Pedro Santa Clara, diretor de quatro escolas e uma empresa, responde publicamente às suspeitas sobre como consegue escrever cerca de 150 ensaios por ano em duas línguas, todos documentados e extensos. A resposta é direta: utiliza inteligência artificial, especificamente o Claude, como colaborador permanente. O autor reconhece que a suspeita está parcialmente certa e decidiu revelar todo o seu processo, incluindo falhas e limites, porque defende que em breve todos trabalharão desta forma.
O sistema começa com um contrato permanente — instruções que a máquina lê antes de cada conversa — que evoluiu ao longo de um ano. As regras mais importantes proíbem a máquina de validar premissas antes de as examinar, exigem que contradiga o autor quando estiver errado e obrigam à explicitação do nível de confiança. Santa Clara explica que estes sistemas são treinados para agradar ao utilizador, o que os torna "veneno para pensar", pelo que a primeira coisa que escreveu foi a trela da própria máquina. A IA foi depois treinada com todo o seu corpus de escrita — ensaios publicados, tiques verbais, posições — para que redija dentro da sua voz, não para que a imite.
O processo de um ensaio típico começa com uma ideia e um parágrafo de instruções, seguido de investigação rápida em fontes primárias. A IA redige um primeiro rascunho, que Santa Clara edita de próprio punho, cortando e reordenando. Segue-se a revisão adversarial: a máquina é ordenada a atacar o texto como um leitor hostil, verificando cada facto e identificando falhas. Um ensaio passa tipicamente por quatro a cinco iterações completas, e por vezes é descartado na gaveta quando não satisfaz os padrões do autor. Houve falhas dos dois lados — incluindo uma citação inventada por completo — mas a máquina também apanhou erros do próprio Santa Clara, como datas erradas do seu currículo.

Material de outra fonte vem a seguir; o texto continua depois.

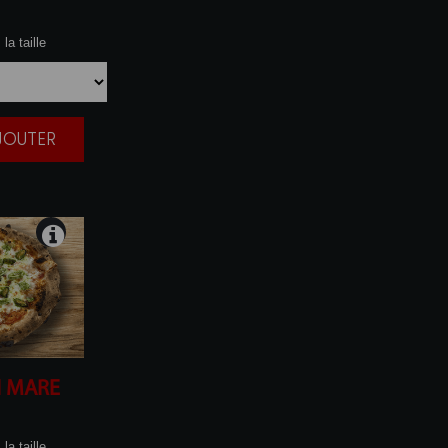
la taille
AJOUTER
|
I MARE
la taille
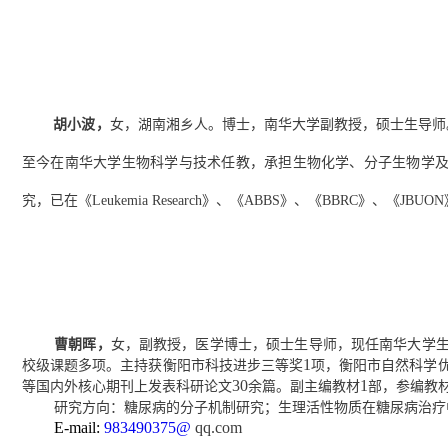
胡小波
，
女，湖南湘乡人。博士，南华大学副教授，硕士生导师
至今在南华大学生物科学
与技术
任教，承担生物化学、
分子生物学
究，
已在《
Leukemia Research
》、《
ABBS
》、《
BBRC
》、《
JBUON
曹朝晖
，
女，
副
教授，医学博士，硕士生导师
，
现任南华大学
1
校级课题多项
。主持获衡阳市科技进步三等奖
项，
衡阳市自然科学
3
0
1
等国内外核心期刊上发表科研论文
余篇
。
副主编教材
部，参编教
研究方向：
糖尿病的
分子机制研究
；生理活性物质
在
糖尿病治疗
E-
mail:
983490375
@
qq.com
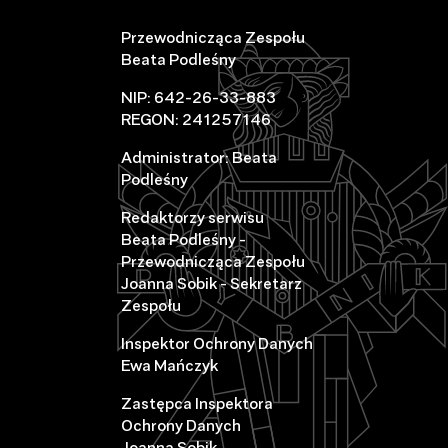
Przewodnicząca Zespołu
Beata Podleśny
NIP: 642-26-33-883
REGON: 241257146
Administrator: Beata
Podleśny
Redaktorzy serwisu
Beata Podleśny -
Przewodnicząca Zespołu
Joanna Sobik - Sekretarz
Zespołu
Inspektor Ochrony Danych
Ewa Mańczyk
Zastępca Inspektora
Ochrony Danych
Joanna Sobik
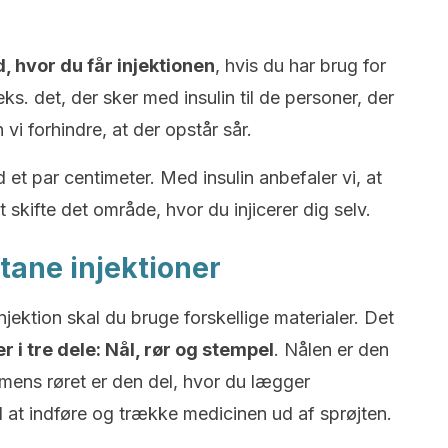
d, hvor du får injektionen
, hvis du har brug for
eks. det, der sker med insulin til de personer, der
i forhindre, at der opstår sår.
et par centimeter. Med insulin anbefaler vi, at
at skifte det område, hvor du injicerer dig selv.
utane injektioner
njektion skal du bruge forskellige materialer. Det
i tre dele: Nål, rør og stempel
. Nålen er den
 mens røret er den del, hvor du lægger
 at indføre og trække medicinen ud af sprøjten.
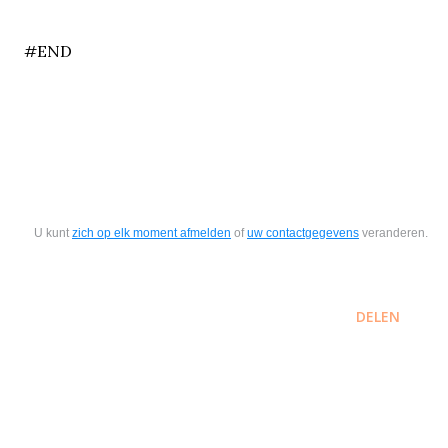
end
#END
U kunt
zich op elk moment afmelden
of
uw contactgegevens
veranderen.
DELEN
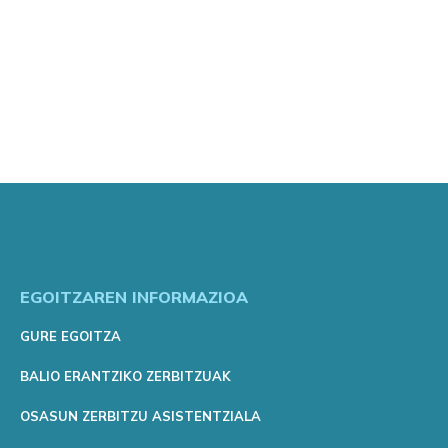
EGOITZAREN INFORMAZIOA
GURE EGOITZA
BALIO ERANTZIKO ZERBITZUAK
OSASUN ZERBITZU ASISTENTZIALA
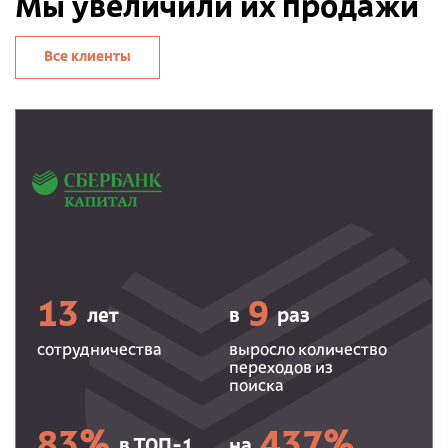
Мы увеличили их продажи
Все клиенты
13
9
лет
в
раз
сотрудничества
выросло количество
переходов из
поиска
83%
437%
в ТОП-1
на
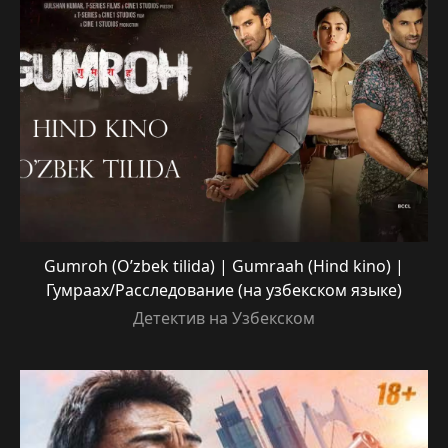
Gumroh (O’zbek tilida) | Gumraah (Hind kino) |
Гумраах/Расследование (на узбекском языке)
Детектив на Узбекском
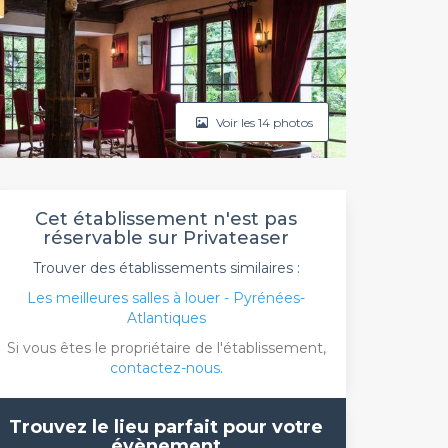
Voir les 14 photos
Cet établissement n'est pas
réservable sur Privateaser
Trouver des établissements similaires :
Les meilleures salles à louer - Pyrénées-
Atlantiques
Si vous êtes le propriétaire de l'établissement,
contactez-nous
.
Trouvez le lieu parfait pour votre
évènement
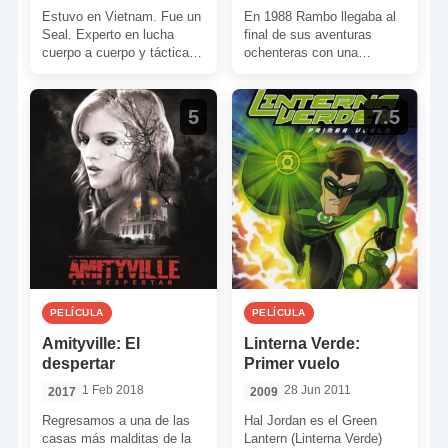
Estuvo en Vietnam. Fue un
En 1988 Rambo llegaba al
Seal. Experto en lucha
final de sus aventuras
cuerpo a cuerpo y tácticas
ochenteras con una
anti-terroristas. Instructor
espectacular tercera parte.
de élite en Fort […]
En ella se hacían eco […]
5
7.5
PELÍCULA
PELÍCULA
Amityville: El
Linterna Verde:
despertar
Primer vuelo
1 Feb 2018
28 Jun 2011
2017
2009
Regresamos a una de las
Hal Jordan es el Green
casas más malditas de la
Lantern (Linterna Verde)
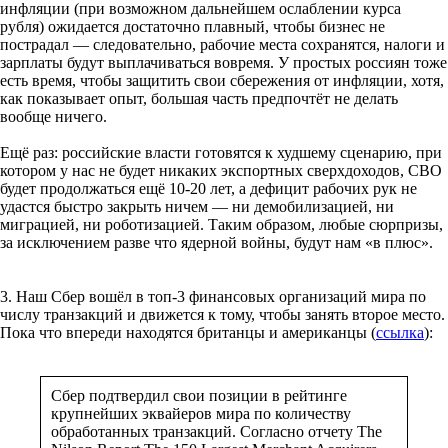
инфляции (при возможном дальнейшем ослаблении курса
рубля) ожидается достаточно плавный, чтобы бизнес не
пострадал — следовательно, рабочие места сохранятся, налоги и
зарплаты будут выплачиваться вовремя. У простых россиян тоже
есть время, чтобы защитить свои сбережения от инфляции, хотя,
как показывает опыт, большая часть предпочтёт не делать
вообще ничего.
Ещё раз: российские власти готовятся к худшему сценарию, при
котором у нас не будет никаких экспортных сверхдоходов, СВО
будет продолжаться ещё 10-20 лет, а дефицит рабочих рук не
удастся быстро закрыть ничем — ни демобилизацией, ни
миграцией, ни роботизацией. Таким образом, любые сюрпризы,
за исключением разве что ядерной войны, будут нам «в плюс».
3. Наш Сбер вошёл в топ-3 финансовых организаций мира по
числу транзакций и движется к тому, чтобы занять второе место.
Пока что впереди находятся британцы и американцы (
ссылка
):
Сбер подтвердил свои позиции в рейтинге
крупнейших эквайеров мира по количеству
обработанных транзакций. Согласно отчету The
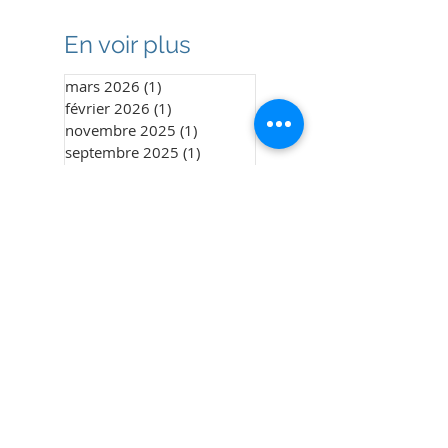
En voir plus
mars 2026
(1)
1 post
février 2026
(1)
1 post
novembre 2025
(1)
1 post
septembre 2025
(1)
1 post
août 2025
(1)
1 post
juin 2025
(1)
1 post
mai 2025
(1)
1 post
avril 2025
(1)
1 post
mars 2025
(1)
1 post
décembre 2024
(5)
5 posts
mai 2024
(1)
1 post
mars 2024
(1)
1 post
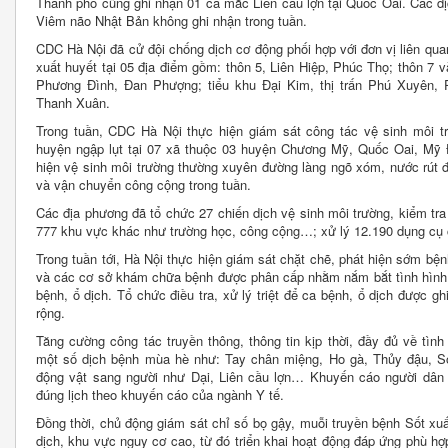
Thành phố cũng ghi nhận 01 ca mắc Liên cầu lợn tại Quốc Oai. Các d
Viêm não Nhật Bản không ghi nhận trong tuần.
CDC Hà Nội đã cử đội chống dịch cơ động phối hợp với đơn vị liên quan
xuất huyết tại 05 địa điểm gồm: thôn 5, Liên Hiệp, Phúc Thọ; thôn 7 
Phương Đình, Đan Phượng; tiểu khu Đại Kim, thị trấn Phú Xuyên,
Thanh Xuân.
Trong tuần, CDC Hà Nội thực hiện giám sát công tác vệ sinh môi t
huyện ngập lụt tại 07 xã thuộc 03 huyện Chương Mỹ, Quốc Oai, Mỹ 
hiện vệ sinh môi trường thường xuyên đường làng ngõ xóm, nước rút đ
và vận chuyển công cộng trong tuần.
Các địa phương đã tổ chức 27 chiến dịch vệ sinh môi trường, kiểm tra
777 khu vực khác như trường học, công cộng…; xử lý 12.190 dụng cụ
Trong tuần tới, Hà Nội thực hiện giám sát chặt chẽ, phát hiện sớm b
và các cơ sở khám chữa bệnh được phân cấp nhằm nắm bắt tình hình dị
bệnh, ổ dịch. Tổ chức điều tra, xử lý triệt để ca bệnh, ổ dịch được g
rộng.
Tăng cường công tác truyền thông, thông tin kịp thời, đầy đủ về tìn
một số dịch bệnh mùa hè như: Tay chân miệng, Ho gà, Thủy đậu, Sở
động vật sang người như Dại, Liên cầu lợn… Khuyến cáo người dân 
đúng lịch theo khuyến cáo của ngành Y tế.
Đồng thời, chủ động giám sát chỉ số bọ gậy, muỗi truyền bệnh Sốt xuấ
dịch, khu vực nguy cơ cao, từ đó triển khai hoạt động đáp ứng phù hợp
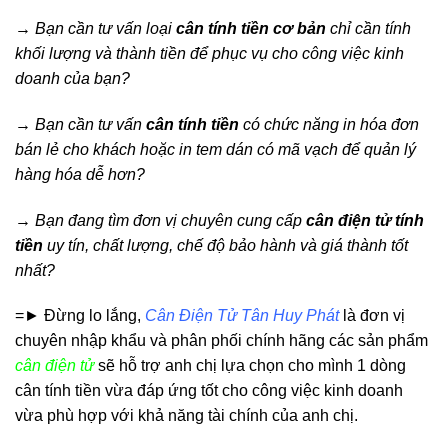
→ Bạn cần tư vấn loại
cân tính tiền cơ bản
chỉ cần tính
khối lượng và thành tiền để phục vụ cho công việc kinh
doanh của bạn?
→ Bạn cần tư vấn
cân tính tiền
có chức năng in hóa đơn
bán lẻ cho khách hoặc in tem dán có mã vạch để quản lý
hàng hóa dễ hơn?
→ Bạn đang tìm đơn vị chuyên cung cấp
cân
điện tử tính
tiền
uy tín, chất lượng, chế độ bảo hành và giá thành tốt
nhất?
=► Đừng lo lắng
,
Cân Điện Tử Tân Huy Phát
là đơn vị
chuyên nhập khẩu và phân phối chính hãng các sản phẩm
cân điện tử
sẽ hỗ trợ anh chị lựa chọn cho mình 1 dòng
cân tính tiền vừa đáp ứng tốt cho công việc kinh doanh
vừa phù hợp với khả năng tài chính của anh chị.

Sobre a autoria, Santa Clara recusa tanto a ideia de que a máquina é apenas uma ferramenta como a de que a escrita deixou de ser sua. Argumenta que, historicamente, Rubens assinava telas da oficina, economistas publicavam com assistentes de investigação e estadistas publicavam memórias escritas por ghostwriters. A autoria atribui-se à conceção, não à mão — e a conceção, as teses, as escolhas e a responsabilidade são suas. A fórmula honesta é que o ensaio é produto de um sistema com duas componentes: uma com ideias e arrisco, outra com bibliotecas e paciência infinita. A assinatura identifica a componente que responde pelo todo. A IA não baixou os seus padrões — tornou-os viáveis.